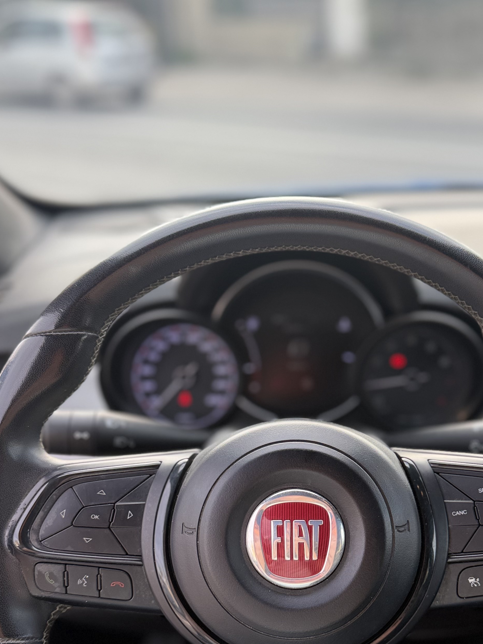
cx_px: 305
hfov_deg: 36.6
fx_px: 725
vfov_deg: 47.1
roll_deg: +0.4
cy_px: 430
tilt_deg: -28.8
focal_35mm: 39
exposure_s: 1/170
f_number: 1.78
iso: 64
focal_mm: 6.76
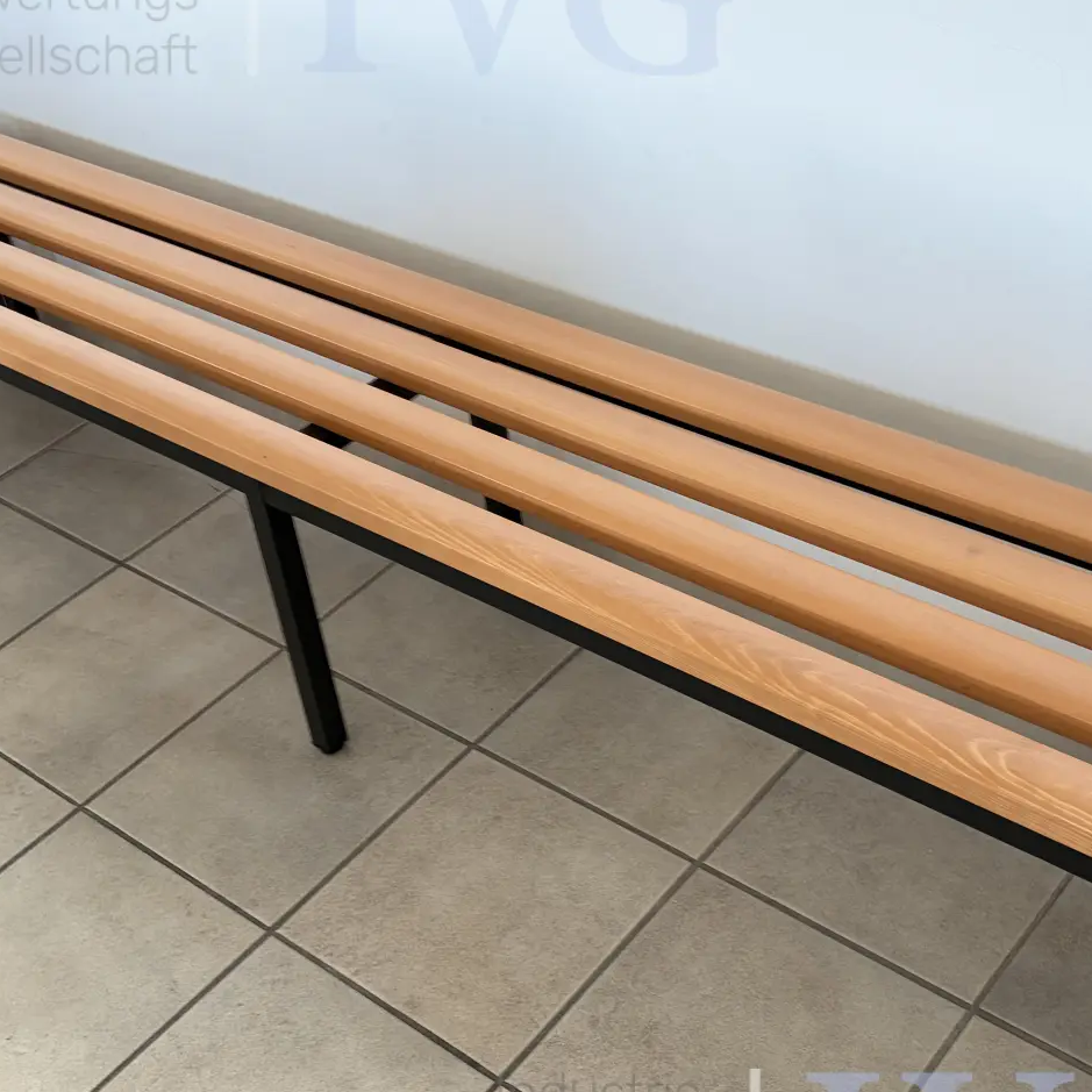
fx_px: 1677
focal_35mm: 47
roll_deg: +7.3
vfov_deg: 36.1
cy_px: 572
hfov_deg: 36.1
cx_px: 565
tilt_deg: -40.1
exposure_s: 1/60
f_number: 1.6
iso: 125
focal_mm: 5.96
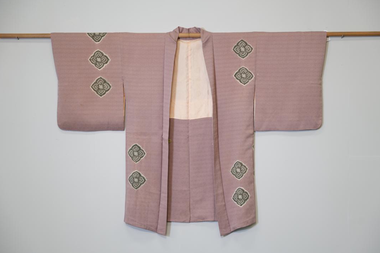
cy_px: 125
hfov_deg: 29.2
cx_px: 190
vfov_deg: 19.7
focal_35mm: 69
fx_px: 728
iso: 500
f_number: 4
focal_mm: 68
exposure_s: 1/80
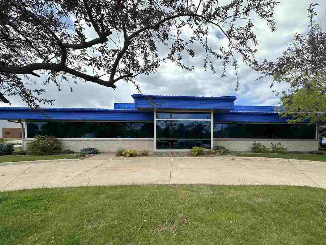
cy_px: 141
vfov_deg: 74.3
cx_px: 185
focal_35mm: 17
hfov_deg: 90.5
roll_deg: -0.8
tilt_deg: -1.4
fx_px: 160
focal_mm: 2.22
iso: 50
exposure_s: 1/1642
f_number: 2.2
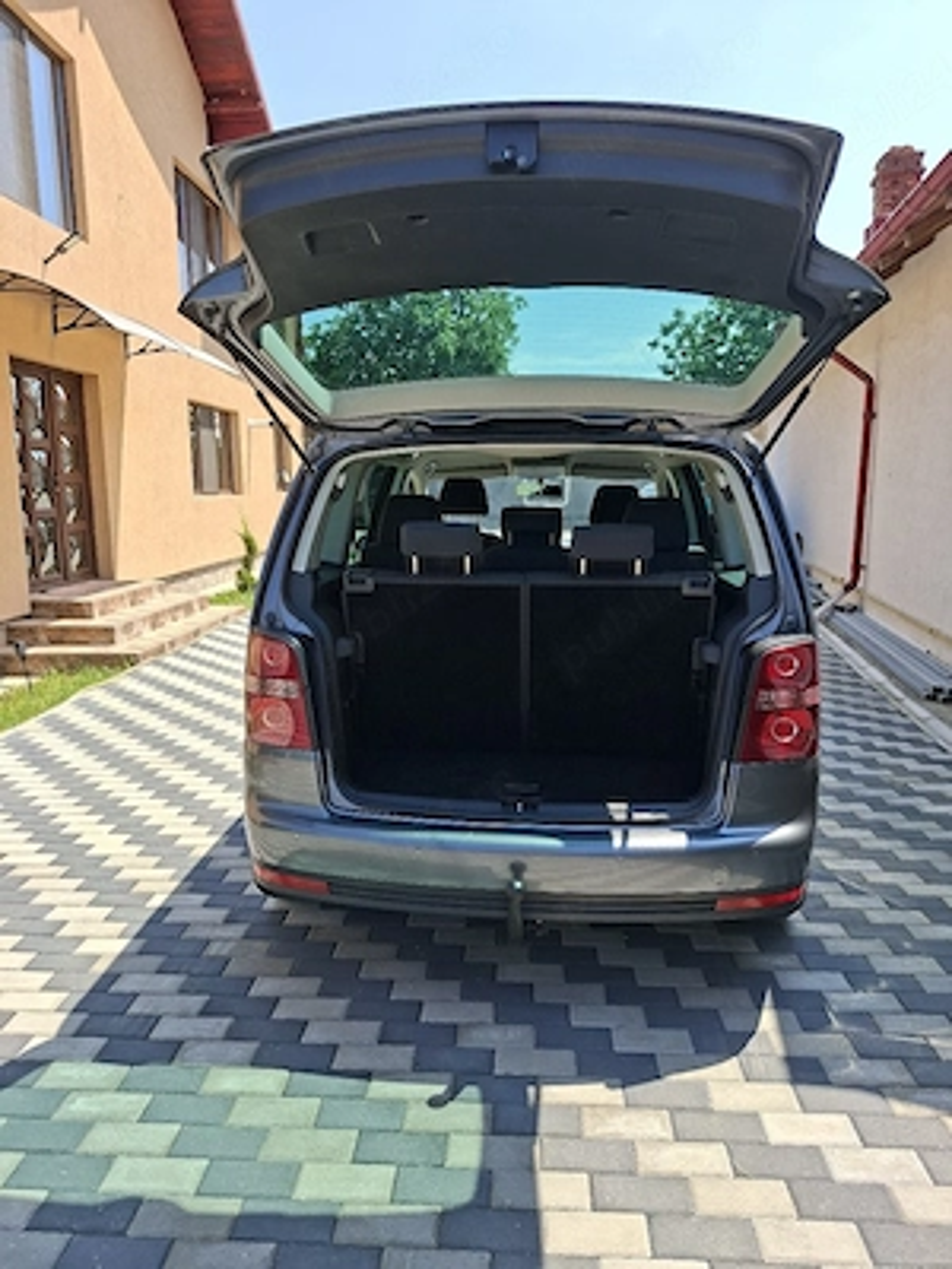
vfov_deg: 73.9
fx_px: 843
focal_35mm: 23
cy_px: 634
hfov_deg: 58.9
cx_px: 476
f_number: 1.8
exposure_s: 1/1429
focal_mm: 5.54
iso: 50
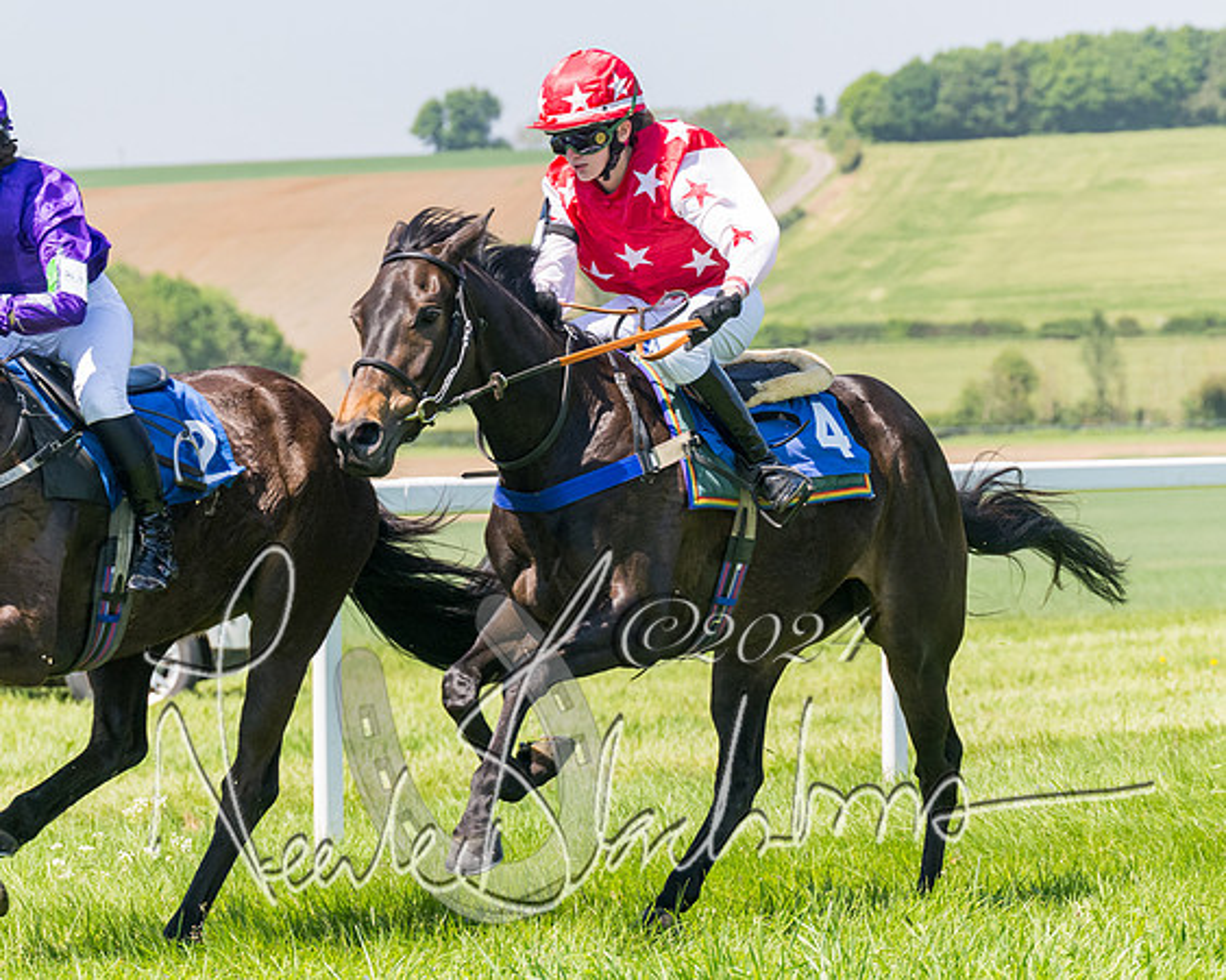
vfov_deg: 8.8
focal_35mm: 176
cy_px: 459
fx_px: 6386
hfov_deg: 11.0
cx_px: 602
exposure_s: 1/2000
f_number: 5
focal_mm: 98
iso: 400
--------------------------------
- _WHAT THE EXERCISE ASKS_
No pictures belong in the copy; quote exactly the lines from the line containing "vfov_deg: 47.1" through the final line of the material, both ends included.

- _SOLUTION TO THE PROBLEM_
vfov_deg: 47.1
roll_deg: +0.4
cy_px: 430
tilt_deg: -28.8
focal_35mm: 39
exposure_s: 1/170
f_number: 1.78
iso: 64
focal_mm: 6.76
fx_px: 1677
focal_35mm: 47
roll_deg: +7.3
vfov_deg: 36.1
cy_px: 572
hfov_deg: 36.1
cx_px: 565
tilt_deg: -40.1
exposure_s: 1/60
f_number: 1.6
iso: 125
focal_mm: 5.96
cy_px: 125
hfov_deg: 29.2
cx_px: 190
vfov_deg: 19.7
focal_35mm: 69
fx_px: 728
iso: 500
f_number: 4
focal_mm: 68
exposure_s: 1/80
cy_px: 141
vfov_deg: 74.3
cx_px: 185
focal_35mm: 17
hfov_deg: 90.5
roll_deg: -0.8
tilt_deg: -1.4
fx_px: 160
focal_mm: 2.22
iso: 50
exposure_s: 1/1642
f_number: 2.2
vfov_deg: 73.9
fx_px: 843
focal_35mm: 23
cy_px: 634
hfov_deg: 58.9
cx_px: 476
f_number: 1.8
exposure_s: 1/1429
focal_mm: 5.54
iso: 50
vfov_deg: 8.8
focal_35mm: 176
cy_px: 459
fx_px: 6386
hfov_deg: 11.0
cx_px: 602
exposure_s: 1/2000
f_number: 5
focal_mm: 98
iso: 400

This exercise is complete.